(Stored records)
+---+
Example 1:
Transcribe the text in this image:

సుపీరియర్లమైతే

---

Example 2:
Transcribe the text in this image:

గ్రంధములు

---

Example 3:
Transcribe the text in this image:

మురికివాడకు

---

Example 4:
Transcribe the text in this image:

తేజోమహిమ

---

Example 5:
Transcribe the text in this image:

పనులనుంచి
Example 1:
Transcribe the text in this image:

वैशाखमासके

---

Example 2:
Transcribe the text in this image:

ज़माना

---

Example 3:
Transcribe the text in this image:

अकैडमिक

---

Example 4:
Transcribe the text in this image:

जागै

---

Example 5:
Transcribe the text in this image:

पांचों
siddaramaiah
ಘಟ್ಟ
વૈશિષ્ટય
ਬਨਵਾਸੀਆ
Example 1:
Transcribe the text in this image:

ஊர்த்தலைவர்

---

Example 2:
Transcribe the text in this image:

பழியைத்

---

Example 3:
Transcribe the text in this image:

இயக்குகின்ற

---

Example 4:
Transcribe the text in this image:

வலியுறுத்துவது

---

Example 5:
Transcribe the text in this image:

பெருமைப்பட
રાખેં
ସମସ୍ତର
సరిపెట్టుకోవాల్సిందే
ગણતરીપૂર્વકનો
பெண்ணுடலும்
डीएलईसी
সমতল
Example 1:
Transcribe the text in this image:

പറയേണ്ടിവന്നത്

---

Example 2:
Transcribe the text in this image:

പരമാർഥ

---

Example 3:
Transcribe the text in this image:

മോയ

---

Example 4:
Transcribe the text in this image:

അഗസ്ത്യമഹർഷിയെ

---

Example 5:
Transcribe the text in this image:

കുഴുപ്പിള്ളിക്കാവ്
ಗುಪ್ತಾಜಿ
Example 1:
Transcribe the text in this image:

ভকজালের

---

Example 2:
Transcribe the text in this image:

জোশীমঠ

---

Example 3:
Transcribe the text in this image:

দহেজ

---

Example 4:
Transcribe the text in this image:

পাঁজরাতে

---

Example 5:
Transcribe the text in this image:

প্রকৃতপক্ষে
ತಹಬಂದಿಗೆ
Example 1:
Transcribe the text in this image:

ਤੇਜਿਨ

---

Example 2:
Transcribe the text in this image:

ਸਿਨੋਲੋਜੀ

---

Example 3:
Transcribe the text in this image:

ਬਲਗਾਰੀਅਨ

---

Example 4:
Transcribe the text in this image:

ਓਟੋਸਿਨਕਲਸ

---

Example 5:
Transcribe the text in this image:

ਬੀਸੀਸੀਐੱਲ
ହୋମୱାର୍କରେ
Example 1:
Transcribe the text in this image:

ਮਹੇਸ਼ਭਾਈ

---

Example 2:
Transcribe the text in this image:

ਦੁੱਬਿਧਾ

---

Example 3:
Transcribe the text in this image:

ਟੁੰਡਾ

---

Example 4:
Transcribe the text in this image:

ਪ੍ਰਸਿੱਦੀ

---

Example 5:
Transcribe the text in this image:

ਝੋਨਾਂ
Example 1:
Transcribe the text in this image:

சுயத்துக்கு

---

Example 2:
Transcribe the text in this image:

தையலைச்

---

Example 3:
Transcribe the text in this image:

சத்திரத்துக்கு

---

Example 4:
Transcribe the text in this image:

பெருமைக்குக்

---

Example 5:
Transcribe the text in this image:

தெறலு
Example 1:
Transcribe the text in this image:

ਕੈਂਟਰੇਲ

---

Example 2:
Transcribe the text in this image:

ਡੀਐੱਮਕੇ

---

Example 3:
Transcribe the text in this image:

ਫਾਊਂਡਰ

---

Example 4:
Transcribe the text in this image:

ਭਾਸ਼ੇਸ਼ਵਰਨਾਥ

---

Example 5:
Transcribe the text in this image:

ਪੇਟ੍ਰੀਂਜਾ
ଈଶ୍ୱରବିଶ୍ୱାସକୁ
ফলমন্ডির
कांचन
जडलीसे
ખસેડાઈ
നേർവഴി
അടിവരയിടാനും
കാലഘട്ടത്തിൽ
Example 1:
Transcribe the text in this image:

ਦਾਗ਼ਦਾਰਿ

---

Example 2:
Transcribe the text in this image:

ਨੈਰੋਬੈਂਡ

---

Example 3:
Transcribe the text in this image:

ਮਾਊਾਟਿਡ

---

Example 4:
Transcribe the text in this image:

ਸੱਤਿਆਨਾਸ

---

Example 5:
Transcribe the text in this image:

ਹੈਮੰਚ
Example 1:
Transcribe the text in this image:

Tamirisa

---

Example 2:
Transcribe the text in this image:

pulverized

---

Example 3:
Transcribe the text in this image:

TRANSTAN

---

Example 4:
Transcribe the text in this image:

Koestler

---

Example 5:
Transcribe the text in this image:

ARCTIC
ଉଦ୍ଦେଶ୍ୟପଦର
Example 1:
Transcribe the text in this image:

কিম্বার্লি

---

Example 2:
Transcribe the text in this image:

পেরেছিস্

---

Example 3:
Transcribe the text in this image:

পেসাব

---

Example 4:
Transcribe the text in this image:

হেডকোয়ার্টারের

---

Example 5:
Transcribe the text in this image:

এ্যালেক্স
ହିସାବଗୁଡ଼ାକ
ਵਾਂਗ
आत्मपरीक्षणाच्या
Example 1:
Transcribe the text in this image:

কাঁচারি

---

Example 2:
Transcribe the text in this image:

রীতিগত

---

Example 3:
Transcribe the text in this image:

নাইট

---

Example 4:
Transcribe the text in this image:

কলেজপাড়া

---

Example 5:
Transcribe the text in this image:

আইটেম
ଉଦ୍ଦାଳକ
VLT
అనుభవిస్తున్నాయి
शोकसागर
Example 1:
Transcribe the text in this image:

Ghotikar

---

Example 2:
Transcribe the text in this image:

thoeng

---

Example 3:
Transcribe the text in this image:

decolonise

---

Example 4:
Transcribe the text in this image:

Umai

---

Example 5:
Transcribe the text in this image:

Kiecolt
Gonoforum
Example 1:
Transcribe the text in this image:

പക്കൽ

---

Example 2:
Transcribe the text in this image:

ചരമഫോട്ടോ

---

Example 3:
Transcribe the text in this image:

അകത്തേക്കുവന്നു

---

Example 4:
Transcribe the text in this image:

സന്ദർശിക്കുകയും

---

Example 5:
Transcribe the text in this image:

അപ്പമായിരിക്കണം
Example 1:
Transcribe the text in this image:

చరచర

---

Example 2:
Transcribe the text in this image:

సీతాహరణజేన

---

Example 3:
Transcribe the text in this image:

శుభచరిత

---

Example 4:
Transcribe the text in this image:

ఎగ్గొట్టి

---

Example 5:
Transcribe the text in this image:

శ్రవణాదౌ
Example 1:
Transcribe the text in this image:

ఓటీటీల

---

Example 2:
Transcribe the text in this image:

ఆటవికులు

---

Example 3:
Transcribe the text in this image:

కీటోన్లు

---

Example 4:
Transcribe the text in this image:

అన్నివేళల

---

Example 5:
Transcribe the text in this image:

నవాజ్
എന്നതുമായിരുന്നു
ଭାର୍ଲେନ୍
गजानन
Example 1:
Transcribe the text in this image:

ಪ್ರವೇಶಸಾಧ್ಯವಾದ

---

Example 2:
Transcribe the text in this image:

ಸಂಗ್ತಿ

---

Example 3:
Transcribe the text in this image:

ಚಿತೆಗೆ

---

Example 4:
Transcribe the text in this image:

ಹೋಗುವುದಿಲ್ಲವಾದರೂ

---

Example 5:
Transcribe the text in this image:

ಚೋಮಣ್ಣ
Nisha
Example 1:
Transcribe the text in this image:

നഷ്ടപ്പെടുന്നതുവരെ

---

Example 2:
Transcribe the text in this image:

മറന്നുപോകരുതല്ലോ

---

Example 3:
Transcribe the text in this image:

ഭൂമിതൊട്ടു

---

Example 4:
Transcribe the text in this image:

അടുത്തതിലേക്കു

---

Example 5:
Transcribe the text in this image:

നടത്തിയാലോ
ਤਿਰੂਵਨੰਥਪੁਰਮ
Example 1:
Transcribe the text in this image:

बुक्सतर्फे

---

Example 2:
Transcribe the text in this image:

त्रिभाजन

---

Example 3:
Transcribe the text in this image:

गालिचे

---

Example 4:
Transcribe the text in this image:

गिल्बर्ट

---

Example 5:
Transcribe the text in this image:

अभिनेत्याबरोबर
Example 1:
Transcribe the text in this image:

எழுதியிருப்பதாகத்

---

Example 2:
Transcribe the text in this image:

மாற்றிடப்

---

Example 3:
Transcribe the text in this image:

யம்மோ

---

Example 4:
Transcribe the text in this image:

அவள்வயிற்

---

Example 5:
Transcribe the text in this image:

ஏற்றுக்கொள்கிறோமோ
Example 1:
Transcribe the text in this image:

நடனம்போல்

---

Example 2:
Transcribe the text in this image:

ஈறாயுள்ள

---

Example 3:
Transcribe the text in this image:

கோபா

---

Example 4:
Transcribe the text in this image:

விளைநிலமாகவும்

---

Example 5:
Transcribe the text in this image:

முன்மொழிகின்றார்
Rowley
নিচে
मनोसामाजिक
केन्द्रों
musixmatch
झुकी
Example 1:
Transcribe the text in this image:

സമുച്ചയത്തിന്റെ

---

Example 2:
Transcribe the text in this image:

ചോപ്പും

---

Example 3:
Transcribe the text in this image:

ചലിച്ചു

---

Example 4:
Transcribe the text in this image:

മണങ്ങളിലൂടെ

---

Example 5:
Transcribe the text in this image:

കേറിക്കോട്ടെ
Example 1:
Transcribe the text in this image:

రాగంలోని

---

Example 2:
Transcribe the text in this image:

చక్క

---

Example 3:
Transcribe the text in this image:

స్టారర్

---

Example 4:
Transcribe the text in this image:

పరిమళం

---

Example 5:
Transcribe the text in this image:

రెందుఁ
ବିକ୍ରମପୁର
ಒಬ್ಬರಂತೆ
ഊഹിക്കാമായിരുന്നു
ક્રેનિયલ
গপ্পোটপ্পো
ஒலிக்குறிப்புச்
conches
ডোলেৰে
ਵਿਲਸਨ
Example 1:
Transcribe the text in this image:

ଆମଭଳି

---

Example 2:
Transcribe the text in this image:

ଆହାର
+---+
[Task instructions] Put every line from the first one through the line containing "வலியுறுத்துவது", inclusive, into a JSON list of strings, one string per line, leaving out blank lines.

[Result below]
[
  "Example 1:",
  "Transcribe the text in this image:",
  "సుపీరియర్లమైతే",
  "---",
  "Example 2:",
  "Transcribe the text in this image:",
  "గ్రంధములు",
  "---",
  "Example 3:",
  "Transcribe the text in this image:",
  "మురికివాడకు",
  "---",
  "Example 4:",
  "Transcribe the text in this image:",
  "తేజోమహిమ",
  "---",
  "Example 5:",
  "Transcribe the text in this image:",
  "పనులనుంచి",
  "Example 1:",
  "Transcribe the text in this image:",
  "वैशाखमासके",
  "---",
  "Example 2:",
  "Transcribe the text in this image:",
  "ज़माना",
  "---",
  "Example 3:",
  "Transcribe the text in this image:",
  "अकैडमिक",
  "---",
  "Example 4:",
  "Transcribe the text in this image:",
  "जागै",
  "---",
  "Example 5:",
  "Transcribe the text in this image:",
  "पांचों",
  "siddaramaiah",
  "ಘಟ್ಟ",
  "વૈશિષ્ટય",
  "ਬਨਵਾਸੀਆ",
  "Example 1:",
  "Transcribe the text in this image:",
  "ஊர்த்தலைவர்",
  "---",
  "Example 2:",
  "Transcribe the text in this image:",
  "பழியைத்",
  "---",
  "Example 3:",
  "Transcribe the text in this image:",
  "இயக்குகின்ற",
  "---",
  "Example 4:",
  "Transcribe the text in this image:",
  "வலியுறுத்துவது"
]